## DATA LISTING:
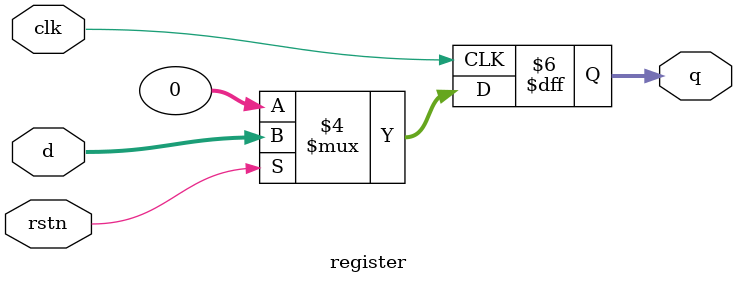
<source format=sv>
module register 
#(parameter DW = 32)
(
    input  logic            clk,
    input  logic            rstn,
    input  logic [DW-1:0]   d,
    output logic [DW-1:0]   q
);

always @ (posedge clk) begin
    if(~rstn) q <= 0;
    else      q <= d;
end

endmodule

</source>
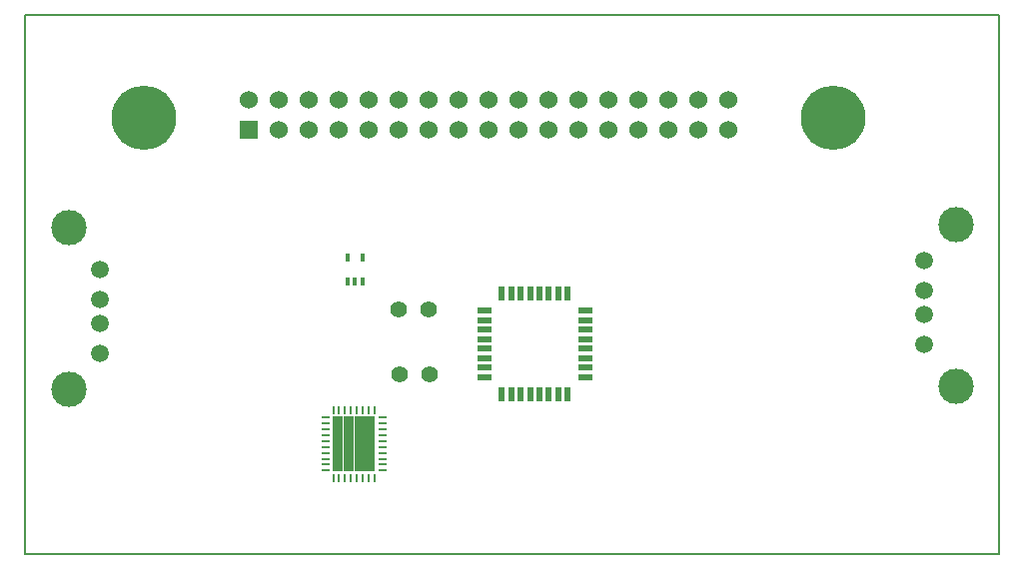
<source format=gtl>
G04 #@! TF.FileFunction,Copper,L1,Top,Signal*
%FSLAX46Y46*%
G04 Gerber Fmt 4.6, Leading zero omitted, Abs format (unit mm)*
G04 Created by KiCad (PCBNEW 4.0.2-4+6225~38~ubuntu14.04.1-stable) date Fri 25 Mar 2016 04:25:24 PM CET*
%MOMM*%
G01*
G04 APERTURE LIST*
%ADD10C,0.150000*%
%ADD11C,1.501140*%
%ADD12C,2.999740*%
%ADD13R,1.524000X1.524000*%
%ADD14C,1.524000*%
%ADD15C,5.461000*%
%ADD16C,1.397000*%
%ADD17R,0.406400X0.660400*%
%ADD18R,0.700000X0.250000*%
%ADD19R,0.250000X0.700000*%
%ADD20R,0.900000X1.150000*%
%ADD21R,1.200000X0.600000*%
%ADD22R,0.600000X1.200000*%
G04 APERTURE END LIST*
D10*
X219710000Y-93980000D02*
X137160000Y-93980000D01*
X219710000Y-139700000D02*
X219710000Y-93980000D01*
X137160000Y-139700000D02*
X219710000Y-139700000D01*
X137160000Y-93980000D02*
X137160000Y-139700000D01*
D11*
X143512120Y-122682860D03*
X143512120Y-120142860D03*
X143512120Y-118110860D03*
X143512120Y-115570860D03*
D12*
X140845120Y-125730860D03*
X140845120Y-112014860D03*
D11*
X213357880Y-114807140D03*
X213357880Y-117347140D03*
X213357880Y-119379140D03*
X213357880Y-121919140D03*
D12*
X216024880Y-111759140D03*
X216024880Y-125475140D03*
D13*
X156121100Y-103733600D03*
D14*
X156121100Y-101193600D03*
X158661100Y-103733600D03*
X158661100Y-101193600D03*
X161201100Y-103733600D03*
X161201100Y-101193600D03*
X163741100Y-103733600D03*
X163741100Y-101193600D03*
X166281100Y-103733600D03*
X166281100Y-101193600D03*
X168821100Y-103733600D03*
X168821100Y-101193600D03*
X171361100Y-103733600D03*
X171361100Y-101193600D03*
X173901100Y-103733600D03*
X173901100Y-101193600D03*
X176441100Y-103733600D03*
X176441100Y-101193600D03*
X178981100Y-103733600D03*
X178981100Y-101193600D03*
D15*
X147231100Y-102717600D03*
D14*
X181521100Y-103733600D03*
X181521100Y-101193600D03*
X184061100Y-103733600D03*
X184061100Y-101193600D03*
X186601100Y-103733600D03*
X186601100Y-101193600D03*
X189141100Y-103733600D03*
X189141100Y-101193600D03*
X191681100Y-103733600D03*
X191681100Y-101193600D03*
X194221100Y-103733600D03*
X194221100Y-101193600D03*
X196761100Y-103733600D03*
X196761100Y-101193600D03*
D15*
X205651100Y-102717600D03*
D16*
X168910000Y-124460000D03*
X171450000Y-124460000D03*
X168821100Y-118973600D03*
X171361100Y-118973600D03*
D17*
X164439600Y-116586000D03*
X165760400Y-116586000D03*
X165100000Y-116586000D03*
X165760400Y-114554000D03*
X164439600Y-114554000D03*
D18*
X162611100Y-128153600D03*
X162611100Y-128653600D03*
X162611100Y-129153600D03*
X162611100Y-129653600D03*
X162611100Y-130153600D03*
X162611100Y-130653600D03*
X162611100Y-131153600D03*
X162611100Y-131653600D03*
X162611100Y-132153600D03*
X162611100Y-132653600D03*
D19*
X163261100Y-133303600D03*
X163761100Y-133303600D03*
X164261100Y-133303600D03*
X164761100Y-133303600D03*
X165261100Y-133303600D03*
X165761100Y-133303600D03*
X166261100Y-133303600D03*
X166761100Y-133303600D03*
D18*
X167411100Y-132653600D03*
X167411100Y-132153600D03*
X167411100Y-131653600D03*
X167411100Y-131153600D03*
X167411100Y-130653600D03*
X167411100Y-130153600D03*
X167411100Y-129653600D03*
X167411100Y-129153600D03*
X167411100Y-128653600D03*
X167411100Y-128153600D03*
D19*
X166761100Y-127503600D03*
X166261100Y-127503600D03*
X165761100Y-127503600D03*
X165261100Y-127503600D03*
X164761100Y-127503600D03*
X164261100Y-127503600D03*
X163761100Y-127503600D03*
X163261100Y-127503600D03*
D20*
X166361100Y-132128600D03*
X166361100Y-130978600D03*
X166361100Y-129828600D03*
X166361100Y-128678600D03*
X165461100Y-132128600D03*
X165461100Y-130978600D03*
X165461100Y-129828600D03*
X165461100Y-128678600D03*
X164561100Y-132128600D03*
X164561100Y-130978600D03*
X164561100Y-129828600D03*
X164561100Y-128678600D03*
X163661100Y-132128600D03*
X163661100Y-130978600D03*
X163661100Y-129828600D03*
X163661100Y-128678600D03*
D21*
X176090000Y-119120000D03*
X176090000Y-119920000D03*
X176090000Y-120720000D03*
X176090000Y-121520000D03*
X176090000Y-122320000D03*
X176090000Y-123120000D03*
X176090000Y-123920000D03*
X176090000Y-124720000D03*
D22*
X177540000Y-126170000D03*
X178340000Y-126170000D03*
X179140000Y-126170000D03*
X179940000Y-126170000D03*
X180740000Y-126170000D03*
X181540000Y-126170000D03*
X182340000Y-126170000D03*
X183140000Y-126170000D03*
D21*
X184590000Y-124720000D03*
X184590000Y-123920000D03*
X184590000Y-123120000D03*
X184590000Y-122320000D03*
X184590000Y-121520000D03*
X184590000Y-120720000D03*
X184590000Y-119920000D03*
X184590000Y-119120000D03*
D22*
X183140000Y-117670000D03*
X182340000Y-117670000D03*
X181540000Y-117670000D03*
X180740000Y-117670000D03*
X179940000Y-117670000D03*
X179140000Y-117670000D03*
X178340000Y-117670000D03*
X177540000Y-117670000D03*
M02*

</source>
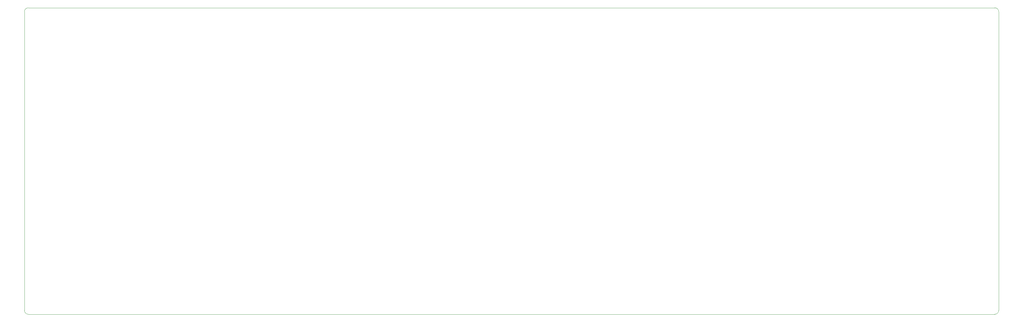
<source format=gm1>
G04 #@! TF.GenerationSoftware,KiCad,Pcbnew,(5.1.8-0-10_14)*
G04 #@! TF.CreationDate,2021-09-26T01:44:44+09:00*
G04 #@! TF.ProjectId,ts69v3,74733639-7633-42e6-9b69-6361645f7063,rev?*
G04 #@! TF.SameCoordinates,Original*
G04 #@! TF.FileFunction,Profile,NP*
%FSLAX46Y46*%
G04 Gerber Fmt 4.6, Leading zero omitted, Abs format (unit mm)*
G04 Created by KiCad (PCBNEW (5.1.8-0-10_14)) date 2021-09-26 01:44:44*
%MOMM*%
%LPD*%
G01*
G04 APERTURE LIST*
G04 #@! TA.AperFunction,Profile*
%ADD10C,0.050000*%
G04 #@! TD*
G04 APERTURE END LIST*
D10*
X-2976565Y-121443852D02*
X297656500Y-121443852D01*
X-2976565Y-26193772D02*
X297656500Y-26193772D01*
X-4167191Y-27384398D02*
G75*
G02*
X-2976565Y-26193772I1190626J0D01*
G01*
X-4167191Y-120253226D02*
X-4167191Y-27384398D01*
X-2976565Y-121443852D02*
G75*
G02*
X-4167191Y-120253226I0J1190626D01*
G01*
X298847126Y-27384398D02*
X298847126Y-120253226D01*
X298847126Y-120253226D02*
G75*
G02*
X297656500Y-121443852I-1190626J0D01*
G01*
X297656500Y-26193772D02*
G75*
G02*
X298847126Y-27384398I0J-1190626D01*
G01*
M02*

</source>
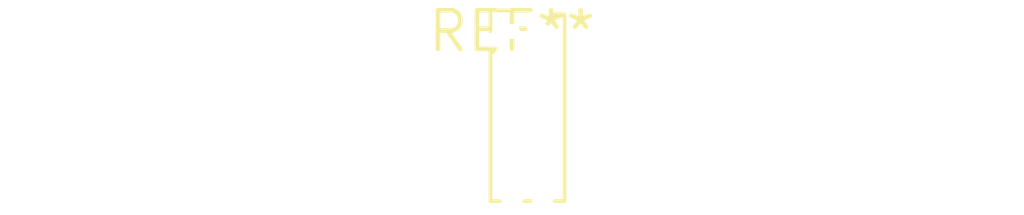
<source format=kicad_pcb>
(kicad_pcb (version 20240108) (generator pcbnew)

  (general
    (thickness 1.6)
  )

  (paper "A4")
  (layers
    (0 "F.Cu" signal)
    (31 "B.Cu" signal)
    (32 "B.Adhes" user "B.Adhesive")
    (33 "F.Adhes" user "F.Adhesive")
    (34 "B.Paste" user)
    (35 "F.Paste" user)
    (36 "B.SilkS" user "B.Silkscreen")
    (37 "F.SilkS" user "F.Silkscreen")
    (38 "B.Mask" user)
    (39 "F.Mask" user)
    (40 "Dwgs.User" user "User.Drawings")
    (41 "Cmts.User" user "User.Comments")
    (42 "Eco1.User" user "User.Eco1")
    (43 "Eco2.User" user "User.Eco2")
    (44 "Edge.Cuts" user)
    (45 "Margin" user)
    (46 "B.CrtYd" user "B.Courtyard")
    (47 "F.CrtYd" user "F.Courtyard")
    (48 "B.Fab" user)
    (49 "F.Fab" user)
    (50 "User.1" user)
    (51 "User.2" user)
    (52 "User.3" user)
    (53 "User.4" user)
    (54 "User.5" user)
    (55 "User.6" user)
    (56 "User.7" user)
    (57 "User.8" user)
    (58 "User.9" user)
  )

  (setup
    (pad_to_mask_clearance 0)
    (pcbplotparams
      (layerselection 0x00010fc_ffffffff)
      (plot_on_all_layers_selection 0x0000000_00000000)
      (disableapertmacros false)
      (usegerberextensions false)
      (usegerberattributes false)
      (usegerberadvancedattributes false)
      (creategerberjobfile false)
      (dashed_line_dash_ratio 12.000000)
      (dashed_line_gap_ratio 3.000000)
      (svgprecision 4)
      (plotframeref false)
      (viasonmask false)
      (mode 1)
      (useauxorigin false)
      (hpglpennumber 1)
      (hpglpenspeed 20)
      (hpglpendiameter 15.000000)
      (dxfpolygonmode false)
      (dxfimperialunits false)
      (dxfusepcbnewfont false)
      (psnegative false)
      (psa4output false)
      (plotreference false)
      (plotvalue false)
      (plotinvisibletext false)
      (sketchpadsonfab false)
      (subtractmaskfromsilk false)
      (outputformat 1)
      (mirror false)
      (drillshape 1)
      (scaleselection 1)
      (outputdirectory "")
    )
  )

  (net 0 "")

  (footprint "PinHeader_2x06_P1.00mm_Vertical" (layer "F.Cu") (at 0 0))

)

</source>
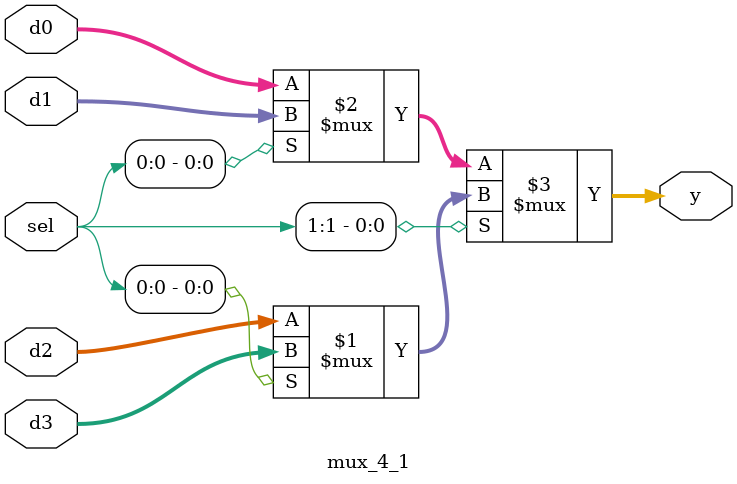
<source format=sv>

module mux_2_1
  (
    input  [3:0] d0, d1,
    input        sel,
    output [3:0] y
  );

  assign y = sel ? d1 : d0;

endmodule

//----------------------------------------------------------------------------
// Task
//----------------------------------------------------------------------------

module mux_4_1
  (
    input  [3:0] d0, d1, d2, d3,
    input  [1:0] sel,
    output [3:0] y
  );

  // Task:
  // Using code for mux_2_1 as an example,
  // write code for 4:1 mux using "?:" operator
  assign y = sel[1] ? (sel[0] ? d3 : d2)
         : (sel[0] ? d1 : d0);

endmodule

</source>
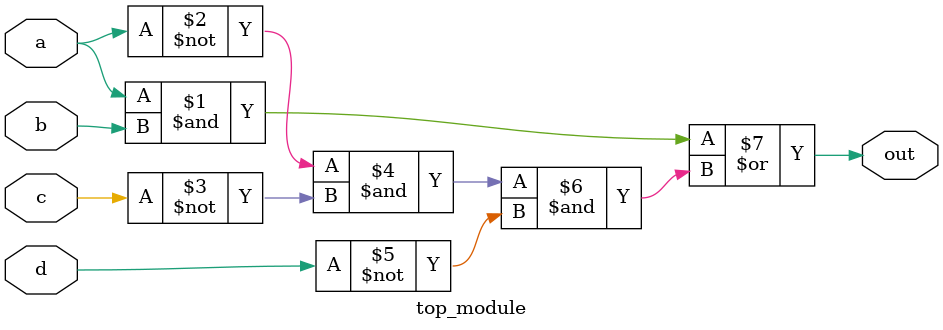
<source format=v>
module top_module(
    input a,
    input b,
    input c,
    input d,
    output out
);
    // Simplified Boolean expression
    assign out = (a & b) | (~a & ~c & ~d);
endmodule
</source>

## TASK DETAILS:
Return every line holding the word "Adhes" from the records.

## OUTPUT BELOW:
    (32 "B.Adhes" user "B.Adhesive")
    (33 "F.Adhes" user "F.Adhesive")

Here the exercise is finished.